原文:
——————
鈍想愚感

何にでも興味を持つ一介の市井人。40年間をサラリーマンとして過ごしてきた経験を元に身の回りの出来事を勝手気ままに切る

OBの応援など要らない、非情な情報の遮断

2009-03-31 | Weblog
 毎週木曜日になると、退任前に在籍していた会社のの社内掲示板にアクセスするのを習慣としていた。ところが、先週から何回ログインしようとしても「パスワードが違います」といってはね返され、見ることができなくなってしまった。最近、外部とのやり取りや興味のあるホームページを見に行った際にも不具合いが起きているので、当方のパソコンのせいかな、とも思っていたが、やはり何らかのシステム変更でも行われたのだろう、と思って、旧知の担当者に問い合わせのメールを出して置いた。といっても金曜日の夜だったので、返事は土日には来なかった。
 退任時には会社のメールアドレスはそのままなので、しばらく自宅のパソコンに転送してもらうように頼み、それと後輩の消息を知るのに、毎週木曜日に開かれる幹部会で人事異動が発表されるし、お知らせで訃報が出るので、その内容をチェックすることで、たまに会ったりした時に最近の状況が頭に入っていて何かと都合が良かった。時には親会社の人事も掲載され、新聞には載らないような人事を知ることもあり、ある意味では重宝していた。
——————
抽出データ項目

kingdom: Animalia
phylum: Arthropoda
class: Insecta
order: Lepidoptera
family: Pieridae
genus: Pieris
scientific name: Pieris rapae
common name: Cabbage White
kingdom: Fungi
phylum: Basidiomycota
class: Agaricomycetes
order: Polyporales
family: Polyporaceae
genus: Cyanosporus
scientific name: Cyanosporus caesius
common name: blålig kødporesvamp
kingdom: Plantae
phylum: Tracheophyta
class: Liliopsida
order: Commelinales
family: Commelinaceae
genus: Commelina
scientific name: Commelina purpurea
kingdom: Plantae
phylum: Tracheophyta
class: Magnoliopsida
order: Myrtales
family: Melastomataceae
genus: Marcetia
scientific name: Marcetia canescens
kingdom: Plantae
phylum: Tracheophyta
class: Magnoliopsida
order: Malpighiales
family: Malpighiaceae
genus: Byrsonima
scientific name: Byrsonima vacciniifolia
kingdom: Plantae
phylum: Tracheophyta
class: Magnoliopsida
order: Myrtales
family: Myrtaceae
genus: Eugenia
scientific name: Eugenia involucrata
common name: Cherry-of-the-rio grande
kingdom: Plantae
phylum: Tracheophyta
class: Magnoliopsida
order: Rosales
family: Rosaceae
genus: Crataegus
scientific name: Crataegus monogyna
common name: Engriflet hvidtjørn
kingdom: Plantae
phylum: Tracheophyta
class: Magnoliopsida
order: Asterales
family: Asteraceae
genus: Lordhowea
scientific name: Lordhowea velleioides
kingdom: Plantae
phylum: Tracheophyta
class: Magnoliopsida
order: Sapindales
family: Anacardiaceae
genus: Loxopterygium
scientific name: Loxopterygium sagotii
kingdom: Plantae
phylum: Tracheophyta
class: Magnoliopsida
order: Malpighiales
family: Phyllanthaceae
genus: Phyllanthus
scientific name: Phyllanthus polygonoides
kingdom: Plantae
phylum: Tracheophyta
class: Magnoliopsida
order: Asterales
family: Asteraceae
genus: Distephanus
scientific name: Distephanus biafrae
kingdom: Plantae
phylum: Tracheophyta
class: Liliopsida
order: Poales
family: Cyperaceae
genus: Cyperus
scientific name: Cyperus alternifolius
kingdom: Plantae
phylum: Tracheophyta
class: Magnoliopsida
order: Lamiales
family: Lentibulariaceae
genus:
——————
課題 1:
原文の「何にでも興味を持つ一介の市井」から「夜だったので、返事は土日には来なかった。」まで（両端を含む）を、「社内掲示板」を「イントラネット」に置き換えて書き直してください。
課題 2:
原文によると、ログインしようとした際に表示された文言は何ですか。

結果 1:
何にでも興味を持つ一介の市井人。40年間をサラリーマンとして過ごしてきた経験を元に身の回りの出来事を勝手気ままに切る

OBの応援など要らない、非情な情報の遮断

2009-03-31 | Weblog
 毎週木曜日になると、退任前に在籍していた会社ののイントラネットにアクセスするのを習慣としていた。ところが、先週から何回ログインしようとしても「パスワードが違います」といってはね返され、見ることができなくなってしまった。最近、外部とのやり取りや興味のあるホームページを見に行った際にも不具合いが起きているので、当方のパソコンのせいかな、とも思っていたが、やはり何らかのシステム変更でも行われたのだろう、と思って、旧知の担当者に問い合わせのメールを出して置いた。といっても金曜日の夜だったので、返事は土日には来なかった。

結果 2:
「パスワードが違います」